**Exercise requirements:** What's needed is a word-for-word retyping of the entries below, pictures omitted.

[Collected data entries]
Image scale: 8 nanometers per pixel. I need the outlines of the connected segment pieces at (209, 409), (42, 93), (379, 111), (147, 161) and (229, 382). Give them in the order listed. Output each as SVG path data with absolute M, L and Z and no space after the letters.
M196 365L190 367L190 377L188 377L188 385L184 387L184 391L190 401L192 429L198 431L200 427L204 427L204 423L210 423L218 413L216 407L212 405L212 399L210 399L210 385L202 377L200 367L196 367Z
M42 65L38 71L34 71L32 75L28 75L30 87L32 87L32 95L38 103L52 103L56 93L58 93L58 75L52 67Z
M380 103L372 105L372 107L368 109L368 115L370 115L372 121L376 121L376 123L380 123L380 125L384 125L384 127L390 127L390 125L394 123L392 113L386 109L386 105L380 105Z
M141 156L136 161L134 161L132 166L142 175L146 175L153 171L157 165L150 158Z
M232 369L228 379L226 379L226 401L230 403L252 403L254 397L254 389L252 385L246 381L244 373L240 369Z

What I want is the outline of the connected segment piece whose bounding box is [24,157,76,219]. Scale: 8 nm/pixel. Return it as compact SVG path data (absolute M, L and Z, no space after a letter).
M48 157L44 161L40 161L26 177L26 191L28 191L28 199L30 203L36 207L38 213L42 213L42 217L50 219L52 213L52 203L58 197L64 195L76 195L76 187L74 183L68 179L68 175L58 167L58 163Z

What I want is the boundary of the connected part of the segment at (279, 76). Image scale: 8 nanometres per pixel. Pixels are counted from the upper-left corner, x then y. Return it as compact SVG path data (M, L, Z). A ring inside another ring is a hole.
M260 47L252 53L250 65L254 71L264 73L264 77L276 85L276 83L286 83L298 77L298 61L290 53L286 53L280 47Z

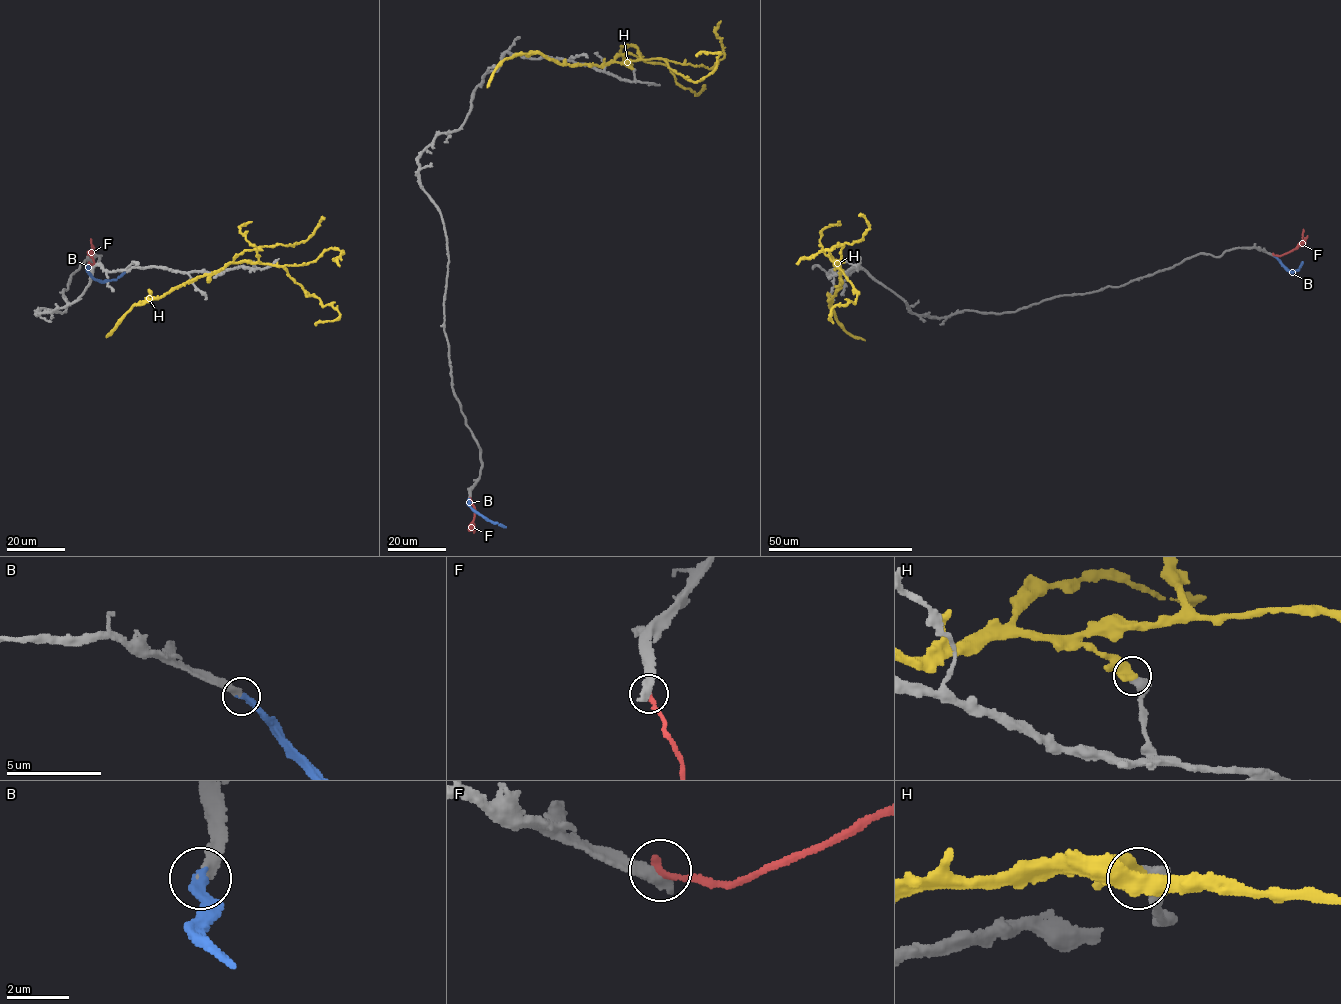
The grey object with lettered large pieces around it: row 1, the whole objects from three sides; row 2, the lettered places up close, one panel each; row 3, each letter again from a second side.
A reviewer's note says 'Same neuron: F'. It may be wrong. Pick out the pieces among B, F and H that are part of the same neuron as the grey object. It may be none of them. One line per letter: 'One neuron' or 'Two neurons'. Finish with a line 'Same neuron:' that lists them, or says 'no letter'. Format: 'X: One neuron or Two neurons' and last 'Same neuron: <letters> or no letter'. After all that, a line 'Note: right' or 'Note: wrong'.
B: One neuron
F: Two neurons
H: Two neurons
Same neuron: B
Note: wrong

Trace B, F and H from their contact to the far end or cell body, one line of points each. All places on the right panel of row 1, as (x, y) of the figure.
B: (1275, 256), (1292, 271), (1298, 269), (1302, 261)
F: (1273, 254), (1281, 256), (1293, 250), (1302, 241), (1303, 229)
H: (844, 262), (838, 263), (840, 286), (830, 300), (830, 307), (846, 331), (865, 340)

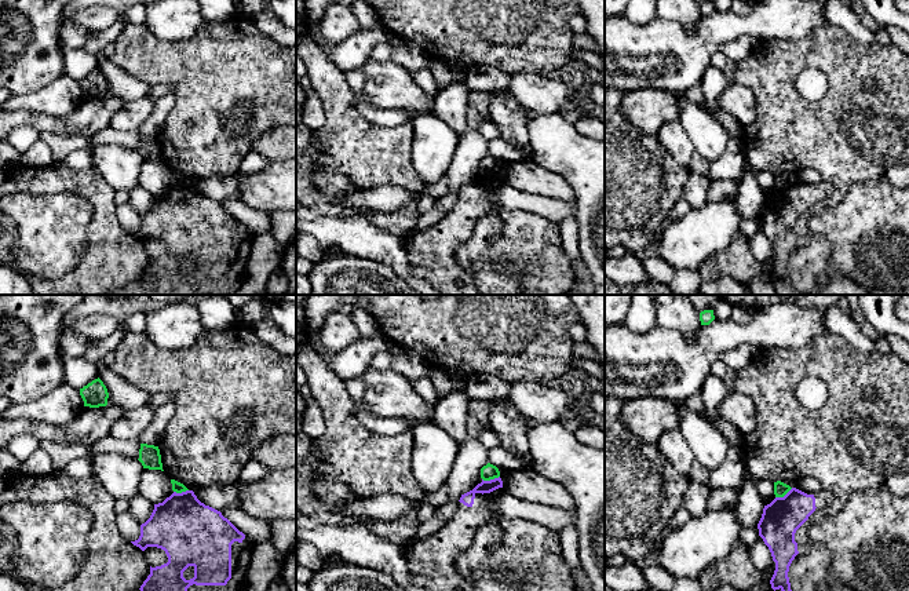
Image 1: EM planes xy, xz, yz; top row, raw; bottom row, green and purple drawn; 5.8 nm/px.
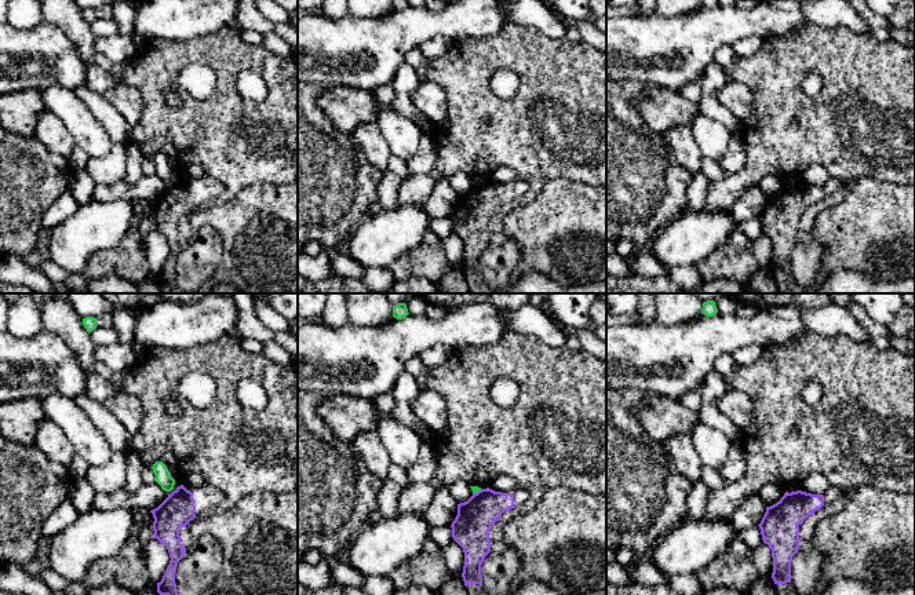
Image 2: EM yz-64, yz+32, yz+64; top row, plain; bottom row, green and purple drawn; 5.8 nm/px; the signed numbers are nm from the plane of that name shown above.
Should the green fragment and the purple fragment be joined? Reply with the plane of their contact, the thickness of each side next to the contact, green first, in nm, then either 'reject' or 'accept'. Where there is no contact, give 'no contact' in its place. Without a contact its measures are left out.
meets green in xz; 90 nm thick on the green side, 80 nm on the other; reject

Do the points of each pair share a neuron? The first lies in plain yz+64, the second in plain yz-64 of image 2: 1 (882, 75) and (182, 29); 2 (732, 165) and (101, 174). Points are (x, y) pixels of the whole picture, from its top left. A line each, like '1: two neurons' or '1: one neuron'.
1: two neurons
2: one neuron

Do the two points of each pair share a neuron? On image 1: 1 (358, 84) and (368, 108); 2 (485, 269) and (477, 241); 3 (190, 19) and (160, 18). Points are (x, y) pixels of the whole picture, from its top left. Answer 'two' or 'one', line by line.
1: one
2: one
3: one

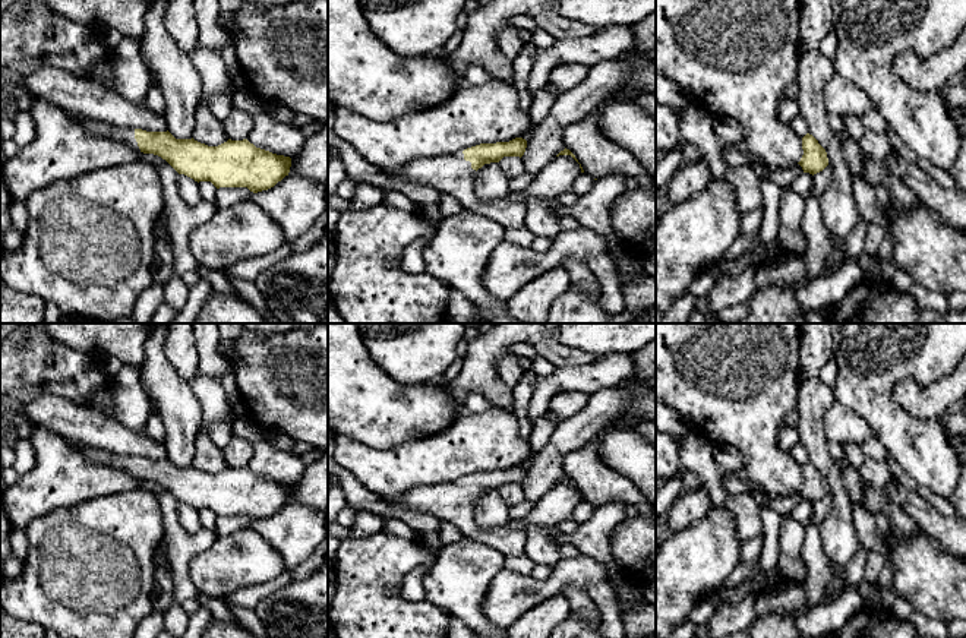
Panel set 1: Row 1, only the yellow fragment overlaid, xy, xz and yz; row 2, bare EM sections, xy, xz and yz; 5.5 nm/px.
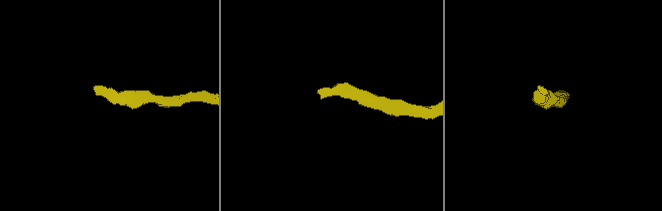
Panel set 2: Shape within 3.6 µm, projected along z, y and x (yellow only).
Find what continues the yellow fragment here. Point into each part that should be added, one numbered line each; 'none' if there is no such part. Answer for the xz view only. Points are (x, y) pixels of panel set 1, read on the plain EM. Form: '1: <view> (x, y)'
1: xz (451, 502)

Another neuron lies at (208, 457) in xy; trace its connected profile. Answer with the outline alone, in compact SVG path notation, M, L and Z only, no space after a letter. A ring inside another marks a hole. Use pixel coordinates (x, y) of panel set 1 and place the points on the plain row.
M199 432L196 436L193 467L208 474L218 474L228 468L222 449L208 433Z

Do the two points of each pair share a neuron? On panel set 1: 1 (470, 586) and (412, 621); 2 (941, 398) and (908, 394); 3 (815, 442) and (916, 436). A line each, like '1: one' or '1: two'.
1: two
2: one
3: two

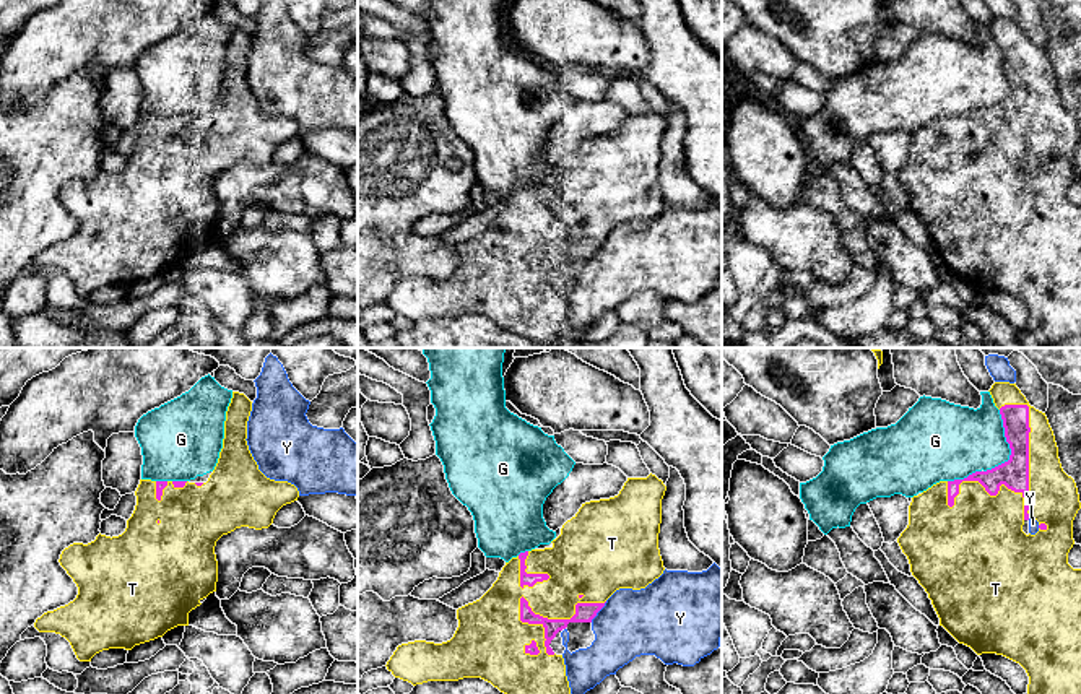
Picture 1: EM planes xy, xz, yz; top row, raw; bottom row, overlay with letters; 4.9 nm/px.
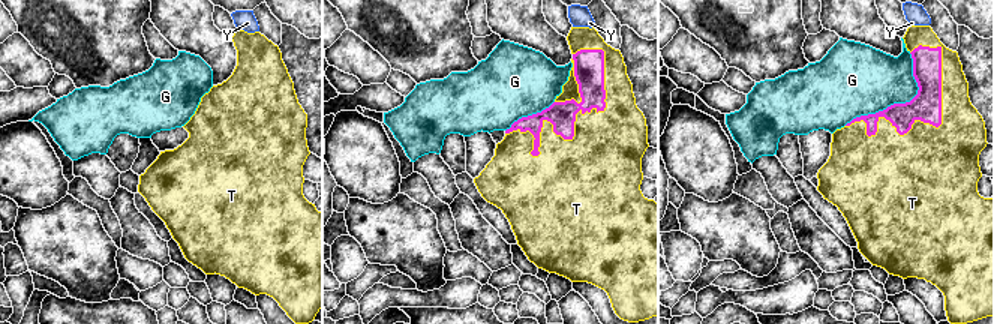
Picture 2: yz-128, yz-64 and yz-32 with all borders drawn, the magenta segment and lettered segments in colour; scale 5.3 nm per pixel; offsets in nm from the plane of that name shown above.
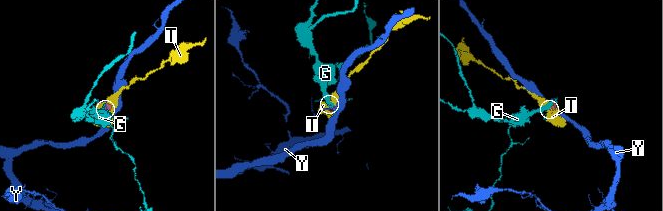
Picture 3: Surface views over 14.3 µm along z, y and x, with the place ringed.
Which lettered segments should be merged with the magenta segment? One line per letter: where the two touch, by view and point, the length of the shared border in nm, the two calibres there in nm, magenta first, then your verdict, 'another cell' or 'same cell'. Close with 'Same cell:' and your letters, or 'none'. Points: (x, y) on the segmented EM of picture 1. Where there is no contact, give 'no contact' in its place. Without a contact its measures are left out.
G: yz (1010, 447) | 320 nm | 140/340 nm | another cell
T: yz (1028, 509) | 650 nm | 140/380 nm | same cell
Y: xz (599, 610) | 130 nm | 100/320 nm | another cell
Same cell: T

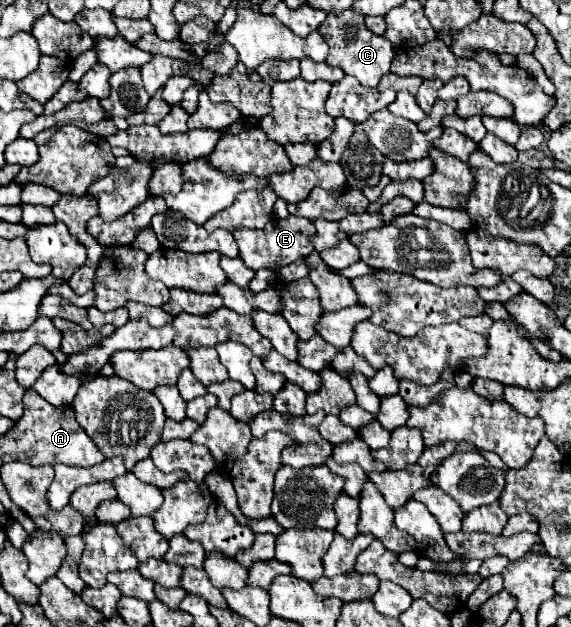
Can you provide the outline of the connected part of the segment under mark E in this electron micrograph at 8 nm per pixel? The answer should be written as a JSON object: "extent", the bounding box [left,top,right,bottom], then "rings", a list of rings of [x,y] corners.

**Output:**
Image scale: 8 nanometers per pixel. I need the outlines of the connected segment pieces at (209, 409), (42, 93), (379, 111), (147, 161) and (229, 382). Give them in the order listed. Output each as SVG path data with absolute M, L and Z and no space after the letters.
M196 365L190 367L190 377L188 377L188 385L184 387L184 391L190 401L192 429L198 431L200 427L204 427L204 423L210 423L218 413L216 407L212 405L212 399L210 399L210 385L202 377L200 367L196 367Z
M42 65L38 71L34 71L32 75L28 75L30 87L32 87L32 95L38 103L52 103L56 93L58 93L58 75L52 67Z
M380 103L372 105L372 107L368 109L368 115L370 115L372 121L376 121L376 123L380 123L380 125L384 125L384 127L390 127L390 125L394 123L392 113L386 109L386 105L380 105Z
M141 156L136 161L134 161L132 166L142 175L146 175L153 171L157 165L150 158Z
M232 369L228 379L226 379L226 401L230 403L252 403L254 397L254 389L252 385L246 381L244 373L240 369Z

What I want is the outline of the connected segment piece whose bounding box is [24,157,76,219]. Scale: 8 nm/pixel. Return it as compact SVG path data (absolute M, L and Z, no space after a letter).
M48 157L44 161L40 161L26 177L26 191L28 191L28 199L30 203L36 207L38 213L42 213L42 217L50 219L52 213L52 203L58 197L64 195L76 195L76 187L74 183L68 179L68 175L58 167L58 163Z

What I want is the boundary of the connected part of the segment at (279, 76). Image scale: 8 nanometres per pixel. Pixels are counted from the upper-left corner, x then y. Return it as compact SVG path data (M, L, Z). A ring inside another ring is a hole.
M260 47L252 53L250 65L254 71L264 73L264 77L276 85L276 83L286 83L298 77L298 61L290 53L286 53L280 47Z

The grey object with lettered large pieces around it: row 1, the whole objects from three sides; row 2, the lettered places up close, one panel each; row 3, each letter again from a second side.
A reviewer's note says 'Same neuron: F'. It may be wrong. Pick out the pieces among B, F and H that are part of the same neuron as the grey object. It may be none of them. One line per letter: 'One neuron' or 'Two neurons'. Finish with a line 'Same neuron:' that lists them, or says 'no letter'. Format: 'X: One neuron or Two neurons' and last 'Same neuron: <letters> or no letter'. After all that, a line 'Note: right' or 'Note: wrong'.
B: One neuron
F: Two neurons
H: Two neurons
Same neuron: B
Note: wrong

Trace B, F and H from their contact to the far end or cell body, one line of points each. All places on the right panel of row 1, as (x, y) of the figure.
B: (1275, 256), (1292, 271), (1298, 269), (1302, 261)
F: (1273, 254), (1281, 256), (1293, 250), (1302, 241), (1303, 229)
H: (844, 262), (838, 263), (840, 286), (830, 300), (830, 307), (846, 331), (865, 340)

Image 1: EM planes xy, xz, yz; top row, raw; bottom row, green and purple drawn; 5.8 nm/px.
Image 2: EM yz-64, yz+32, yz+64; top row, plain; bottom row, green and purple drawn; 5.8 nm/px; the signed numbers are nm from the plane of that name shown above.
Should the green fragment and the purple fragment be joined? Reply with the plane of their contact, the thickness of each side next to the contact, green first, in nm, then either 'reject' or 'accept'. Where there is no contact, give 'no contact' in its place. Without a contact its measures are left out.
meets green in xz; 90 nm thick on the green side, 80 nm on the other; reject

Do the points of each pair share a neuron? The first lies in plain yz+64, the second in plain yz-64 of image 2: 1 (882, 75) and (182, 29); 2 (732, 165) and (101, 174). Points are (x, y) pixels of the whole picture, from its top left. A line each, like '1: two neurons' or '1: one neuron'.
1: two neurons
2: one neuron

Do the two points of each pair share a neuron? On image 1: 1 (358, 84) and (368, 108); 2 (485, 269) and (477, 241); 3 (190, 19) and (160, 18). Points are (x, y) pixels of the whole picture, from its top left. Answer 'two' or 'one', line by line.
1: one
2: one
3: one

Panel set 1: Row 1, only the yellow fragment overlaid, xy, xz and yz; row 2, bare EM sections, xy, xz and yz; 5.5 nm/px.
Panel set 2: Shape within 3.6 µm, projected along z, y and x (yellow only).
Find what continues the yellow fragment here. Point into each part that should be added, one numbered line each; 'none' if there is no such part. Answer for the xz view only. Points are (x, y) pixels of panel set 1, read on the plain EM. Form: '1: <view> (x, y)'
1: xz (451, 502)

Another neuron lies at (208, 457) in xy; trace its connected profile. Answer with the outline alone, in compact SVG path notation, M, L and Z only, no space after a letter. A ring inside another marks a hole. Use pixel coordinates (x, y) of panel set 1 and place the points on the plain row.
M199 432L196 436L193 467L208 474L218 474L228 468L222 449L208 433Z

Do the two points of each pair share a neuron? On panel set 1: 1 (470, 586) and (412, 621); 2 (941, 398) and (908, 394); 3 (815, 442) and (916, 436). A line each, like '1: one' or '1: two'.
1: two
2: one
3: two

Picture 1: EM planes xy, xz, yz; top row, raw; bottom row, overlay with letters; 4.9 nm/px.
Picture 2: yz-128, yz-64 and yz-32 with all borders drawn, the magenta segment and lettered segments in colour; scale 5.3 nm per pixel; offsets in nm from the plane of that name shown above.
Picture 3: Surface views over 14.3 µm along z, y and x, with the place ringed.
Which lettered segments should be merged with the magenta segment? One line per letter: where the two touch, by view and point, the length of the shared border in nm, the two calibres there in nm, magenta first, then your verdict, 'another cell' or 'same cell'. Close with 'Same cell:' and your letters, or 'none'. Points: (x, y) on the segmented EM of picture 1. Where there is no contact, give 'no contact' in its place. Without a contact its measures are left out.
G: yz (1010, 447) | 320 nm | 140/340 nm | another cell
T: yz (1028, 509) | 650 nm | 140/380 nm | same cell
Y: xz (599, 610) | 130 nm | 100/320 nm | another cell
Same cell: T

Can you provide the outline of the connected part of the segment under mark E in this electron micrograph at 8 nm per pixel? The answer should be written as a JSON object: "extent", the bounding box [left,top,right,bottom], then "rings", a list of rings of [x,y] corners.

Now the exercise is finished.